Emoji

Challenge prompt

String:

🁳🁣🁲🁩🁰🁴🁃🁔🁆🁻🀳🁭🀰🁪🀱🁟🀳🁮🁣🀰🁤🀱🁮🁧🁟🀱🁳🁟🁷🀳🀱🁲🁤🁟🀴🁮🁤🁟🁦🁵🁮🀡🀱🁥🀴🀶🁤🁽

Description: “Emojis everywhere! Is it a joke? Or something is hiding behind it.”


TL;DR

  • The given text is UTF-8 bytes that were mis-decoded as Windows-1252 (classic mojibake).
  • When repaired, it becomes a sequence of Domino Tile emojis (Unicode block U+1F030–U+1F093).
  • Take the low byte of each emoji’s codepoint (ord(c) & 0xFF) to recover ASCII.
  • Flag: scriptCTF{3m0j1_3nc0d1ng_1s_w31rd_4nd_fun!1e46d}

Step-by-step

1) Recognize mojibake

  • Strings like ðŸ... are a strong signal that UTF-8 got decoded as cp1252/Windows-1252.
  • Goal: reconstruct the original bytes, then decode as proper UTF-8.

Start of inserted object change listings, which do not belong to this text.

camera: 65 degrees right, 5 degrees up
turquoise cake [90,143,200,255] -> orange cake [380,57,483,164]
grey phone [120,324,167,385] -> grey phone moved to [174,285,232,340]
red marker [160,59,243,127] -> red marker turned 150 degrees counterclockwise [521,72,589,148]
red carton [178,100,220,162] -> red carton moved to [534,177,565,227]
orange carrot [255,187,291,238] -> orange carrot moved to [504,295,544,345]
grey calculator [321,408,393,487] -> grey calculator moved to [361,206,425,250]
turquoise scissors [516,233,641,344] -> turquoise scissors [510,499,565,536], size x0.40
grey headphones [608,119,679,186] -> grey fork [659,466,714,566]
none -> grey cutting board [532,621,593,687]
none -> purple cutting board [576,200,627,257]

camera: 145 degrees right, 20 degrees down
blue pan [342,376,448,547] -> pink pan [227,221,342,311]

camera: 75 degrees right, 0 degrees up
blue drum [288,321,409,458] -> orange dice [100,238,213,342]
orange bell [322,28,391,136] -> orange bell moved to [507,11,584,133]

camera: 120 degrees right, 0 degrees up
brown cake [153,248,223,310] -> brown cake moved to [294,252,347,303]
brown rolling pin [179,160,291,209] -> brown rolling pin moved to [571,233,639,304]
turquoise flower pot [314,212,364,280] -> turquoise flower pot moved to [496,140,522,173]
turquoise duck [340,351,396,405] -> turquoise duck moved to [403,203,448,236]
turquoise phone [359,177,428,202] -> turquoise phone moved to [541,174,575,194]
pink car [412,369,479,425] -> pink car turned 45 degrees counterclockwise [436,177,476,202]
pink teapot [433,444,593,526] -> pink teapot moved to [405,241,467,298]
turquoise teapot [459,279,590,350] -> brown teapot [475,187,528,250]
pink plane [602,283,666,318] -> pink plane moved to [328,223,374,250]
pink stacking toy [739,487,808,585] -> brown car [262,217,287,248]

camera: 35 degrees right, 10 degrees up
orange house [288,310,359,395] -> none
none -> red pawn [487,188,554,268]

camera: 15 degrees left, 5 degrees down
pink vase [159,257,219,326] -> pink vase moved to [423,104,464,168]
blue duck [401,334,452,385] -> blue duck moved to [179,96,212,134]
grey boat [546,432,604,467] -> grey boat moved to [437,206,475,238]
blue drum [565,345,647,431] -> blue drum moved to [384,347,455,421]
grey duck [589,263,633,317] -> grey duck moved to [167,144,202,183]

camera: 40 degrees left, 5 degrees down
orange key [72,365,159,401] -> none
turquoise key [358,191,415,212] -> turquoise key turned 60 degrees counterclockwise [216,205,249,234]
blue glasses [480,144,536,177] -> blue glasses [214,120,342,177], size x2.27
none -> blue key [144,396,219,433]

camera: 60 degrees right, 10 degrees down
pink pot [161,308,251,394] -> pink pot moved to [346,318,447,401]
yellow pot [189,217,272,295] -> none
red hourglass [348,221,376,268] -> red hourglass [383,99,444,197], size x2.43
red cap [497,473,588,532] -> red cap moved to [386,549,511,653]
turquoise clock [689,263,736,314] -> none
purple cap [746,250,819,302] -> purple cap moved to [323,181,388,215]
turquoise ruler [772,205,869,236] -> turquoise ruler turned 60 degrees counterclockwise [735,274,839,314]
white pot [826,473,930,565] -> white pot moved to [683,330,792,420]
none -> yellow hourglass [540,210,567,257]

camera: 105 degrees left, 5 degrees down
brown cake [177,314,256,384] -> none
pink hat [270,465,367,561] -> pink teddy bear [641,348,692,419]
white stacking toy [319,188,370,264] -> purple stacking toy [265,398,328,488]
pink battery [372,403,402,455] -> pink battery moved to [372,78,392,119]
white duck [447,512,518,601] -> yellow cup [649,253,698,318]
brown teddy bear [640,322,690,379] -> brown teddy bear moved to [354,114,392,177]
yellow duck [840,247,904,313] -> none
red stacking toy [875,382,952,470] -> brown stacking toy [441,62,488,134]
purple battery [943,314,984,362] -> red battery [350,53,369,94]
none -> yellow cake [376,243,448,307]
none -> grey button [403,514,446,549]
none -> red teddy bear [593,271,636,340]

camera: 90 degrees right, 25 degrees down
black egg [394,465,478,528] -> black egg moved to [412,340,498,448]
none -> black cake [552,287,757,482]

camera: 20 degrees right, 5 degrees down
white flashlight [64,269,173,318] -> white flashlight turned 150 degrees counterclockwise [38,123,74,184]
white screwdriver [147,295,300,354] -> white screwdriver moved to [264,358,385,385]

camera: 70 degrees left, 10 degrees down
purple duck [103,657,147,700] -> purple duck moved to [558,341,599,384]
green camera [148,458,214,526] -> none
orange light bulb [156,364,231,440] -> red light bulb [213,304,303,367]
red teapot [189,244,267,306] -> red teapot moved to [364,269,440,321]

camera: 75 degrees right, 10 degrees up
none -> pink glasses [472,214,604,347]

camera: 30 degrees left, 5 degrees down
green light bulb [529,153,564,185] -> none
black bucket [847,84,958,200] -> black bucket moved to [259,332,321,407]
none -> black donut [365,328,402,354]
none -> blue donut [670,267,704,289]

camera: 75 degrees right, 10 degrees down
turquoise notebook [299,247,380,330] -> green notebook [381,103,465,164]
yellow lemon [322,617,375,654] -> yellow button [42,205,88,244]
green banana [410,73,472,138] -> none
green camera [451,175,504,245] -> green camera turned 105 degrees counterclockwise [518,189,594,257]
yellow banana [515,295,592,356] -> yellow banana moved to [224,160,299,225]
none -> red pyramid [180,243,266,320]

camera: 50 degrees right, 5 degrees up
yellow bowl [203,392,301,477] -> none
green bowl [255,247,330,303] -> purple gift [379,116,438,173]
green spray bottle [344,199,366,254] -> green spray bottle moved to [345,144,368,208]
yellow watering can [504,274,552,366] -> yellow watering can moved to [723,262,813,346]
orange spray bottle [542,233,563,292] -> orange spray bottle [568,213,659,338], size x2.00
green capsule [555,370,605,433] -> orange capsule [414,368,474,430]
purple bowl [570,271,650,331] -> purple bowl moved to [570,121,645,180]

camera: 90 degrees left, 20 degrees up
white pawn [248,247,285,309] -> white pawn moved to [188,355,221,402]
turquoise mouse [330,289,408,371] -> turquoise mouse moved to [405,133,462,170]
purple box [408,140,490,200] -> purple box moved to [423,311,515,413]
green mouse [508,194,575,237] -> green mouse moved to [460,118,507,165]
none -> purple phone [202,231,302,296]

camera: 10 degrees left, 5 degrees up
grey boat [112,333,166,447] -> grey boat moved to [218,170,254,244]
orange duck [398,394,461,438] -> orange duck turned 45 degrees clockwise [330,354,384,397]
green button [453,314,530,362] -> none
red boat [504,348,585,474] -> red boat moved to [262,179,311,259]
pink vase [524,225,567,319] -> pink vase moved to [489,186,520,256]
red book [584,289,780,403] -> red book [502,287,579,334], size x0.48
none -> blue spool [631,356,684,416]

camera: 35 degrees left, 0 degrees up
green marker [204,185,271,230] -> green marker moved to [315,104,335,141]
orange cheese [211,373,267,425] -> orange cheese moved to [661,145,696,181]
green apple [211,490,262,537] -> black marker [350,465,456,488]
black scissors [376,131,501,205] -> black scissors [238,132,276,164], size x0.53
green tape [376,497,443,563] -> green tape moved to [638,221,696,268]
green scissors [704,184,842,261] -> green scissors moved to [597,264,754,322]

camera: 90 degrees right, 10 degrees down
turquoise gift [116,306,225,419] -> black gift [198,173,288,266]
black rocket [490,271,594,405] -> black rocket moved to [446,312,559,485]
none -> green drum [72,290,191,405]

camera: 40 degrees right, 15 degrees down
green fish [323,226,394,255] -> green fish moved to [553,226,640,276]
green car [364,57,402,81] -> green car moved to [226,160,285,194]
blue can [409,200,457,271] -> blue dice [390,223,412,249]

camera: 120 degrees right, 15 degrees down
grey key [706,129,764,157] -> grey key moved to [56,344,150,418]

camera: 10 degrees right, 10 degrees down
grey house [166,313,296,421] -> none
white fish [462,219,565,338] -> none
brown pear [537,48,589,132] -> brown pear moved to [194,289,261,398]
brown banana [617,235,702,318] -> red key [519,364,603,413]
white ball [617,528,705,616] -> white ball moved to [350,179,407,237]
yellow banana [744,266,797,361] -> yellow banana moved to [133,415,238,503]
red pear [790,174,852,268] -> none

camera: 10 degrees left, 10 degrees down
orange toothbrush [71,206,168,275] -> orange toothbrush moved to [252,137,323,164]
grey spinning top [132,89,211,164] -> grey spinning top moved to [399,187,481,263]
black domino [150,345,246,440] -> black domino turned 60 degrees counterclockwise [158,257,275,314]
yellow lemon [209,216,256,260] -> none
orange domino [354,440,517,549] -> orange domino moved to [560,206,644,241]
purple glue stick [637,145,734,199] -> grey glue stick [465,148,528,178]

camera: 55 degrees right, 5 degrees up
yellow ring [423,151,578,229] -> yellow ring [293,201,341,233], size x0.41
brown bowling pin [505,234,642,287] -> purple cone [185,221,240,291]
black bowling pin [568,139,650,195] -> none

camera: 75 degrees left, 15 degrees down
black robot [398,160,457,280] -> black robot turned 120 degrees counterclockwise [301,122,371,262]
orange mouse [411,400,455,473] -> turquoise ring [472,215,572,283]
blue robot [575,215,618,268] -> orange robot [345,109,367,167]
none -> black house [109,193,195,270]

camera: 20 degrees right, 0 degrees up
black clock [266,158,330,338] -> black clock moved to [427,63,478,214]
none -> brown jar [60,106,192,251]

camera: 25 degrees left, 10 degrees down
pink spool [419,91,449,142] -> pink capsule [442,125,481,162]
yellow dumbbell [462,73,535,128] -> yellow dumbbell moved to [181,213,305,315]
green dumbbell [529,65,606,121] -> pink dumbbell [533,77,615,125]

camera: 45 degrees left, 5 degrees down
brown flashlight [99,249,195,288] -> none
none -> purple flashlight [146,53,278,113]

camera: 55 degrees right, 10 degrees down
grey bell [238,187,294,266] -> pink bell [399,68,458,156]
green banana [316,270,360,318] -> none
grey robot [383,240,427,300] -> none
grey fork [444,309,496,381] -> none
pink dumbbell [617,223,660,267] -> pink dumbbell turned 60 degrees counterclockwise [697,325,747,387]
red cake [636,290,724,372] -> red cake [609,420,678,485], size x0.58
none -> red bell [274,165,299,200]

2) Repair the text encoding

  • Strategy: map each displayed character back to its single byte as if it were cp1252, then decode the resulting byte stream as UTF-8.

Quick Python (minimal)

s = "🁳🁣🁲🁩🁰🁴🁃🁔🁆🁻🀳🁭🀰🁪🀱🁟🀳🁮🁣🀰🁤🀱🁮🁧🁟🀱🁳🁟🁷🀳🀱🁲🁤🁟🀴🁮🁤🁟🁦🁵🁮🀡🀱🁥🀴🀶🁤🁽"

# Rebuild original bytes: cp1252 where possible; otherwise use the raw low byte
buf = bytearray()
for ch in s:
    try:
        buf += ch.encode('cp1252')        # preferred reverse-map
    except UnicodeEncodeError:
        code = ord(ch)
        if code <= 0xFF:                  # include undefined cp1252 controls like U+0081 as raw byte
            buf.append(code)
        else:
            raise

emoji = bytes(buf).decode('utf-8')        # -> Domino Tile emojis
print(emoji[:10])

You should see a run of Domino Tile glyphs like 🁳🁣🁲....

3) Extract the hidden message

  • Domino Tiles live at codepoints U+1F030..U+1F093.
  • The challenge embeds ASCII in the lowest 8 bits of each codepoint.

Extract (Python)

flag = ''.join(chr(ord(c) & 0xFF) for c in emoji)
print(flag)
# scriptCTF{3m0j1_3nc0d1ng_1s_w31rd_4nd_fun!1e46d}

How we knew what to try

  • ðŸ sequences scream “UTF-8 → cp1252 mojibake”.
  • After repair, the emojis are all from a single thematically consistent block (Domino Tiles) → likely a numeric structure you can bit-mask.
  • Many CTFs hide text by abusing codepoint structure (e.g., low byte, low nibble, or offset from block start).

One-liners & alternatives

Python one-liner

print(''.join(chr(ord(c)&0xFF) for c in ( "YOUR_STRING".encode('cp1252','replace').decode('utf-8') )))
If encode('cp1252') errors due to undefined chars, use the longer loop from above or 'ignore' and then patch bytes if needed.

CyberChef approach (conceptual)

  1. Encode input as Windows-1252 to bytes.
  1. Decode those bytes as UTF-8 → domino emojis.
  1. Map each codepoint to codepoint & 0xFF and cast to ASCII.
    • (Step 3 typically needs a short script; CyberChef’s “JQ”, “Custom code” or “Find/Replace with JS” can do it, or just finish in Python.)

Verification snippet

assert flag.startswith("scriptCTF{") and flag.endswith("}")
assert all(32 <= ord(x) <= 126 for x in flag)  # printable ASCII

Final answer

scriptCTF{3m0j1_3nc0d1ng_1s_w31rd_4nd_fun!1e46d}

Lessons learned

  • Mojibake patterns rapidly fingerprint mis-decoding issues.
  • Emoji/Unicode blocks are often chosen so that bit-masking yields readable ASCII.
  • When in doubt, inspect codepoints and try simple bit operations.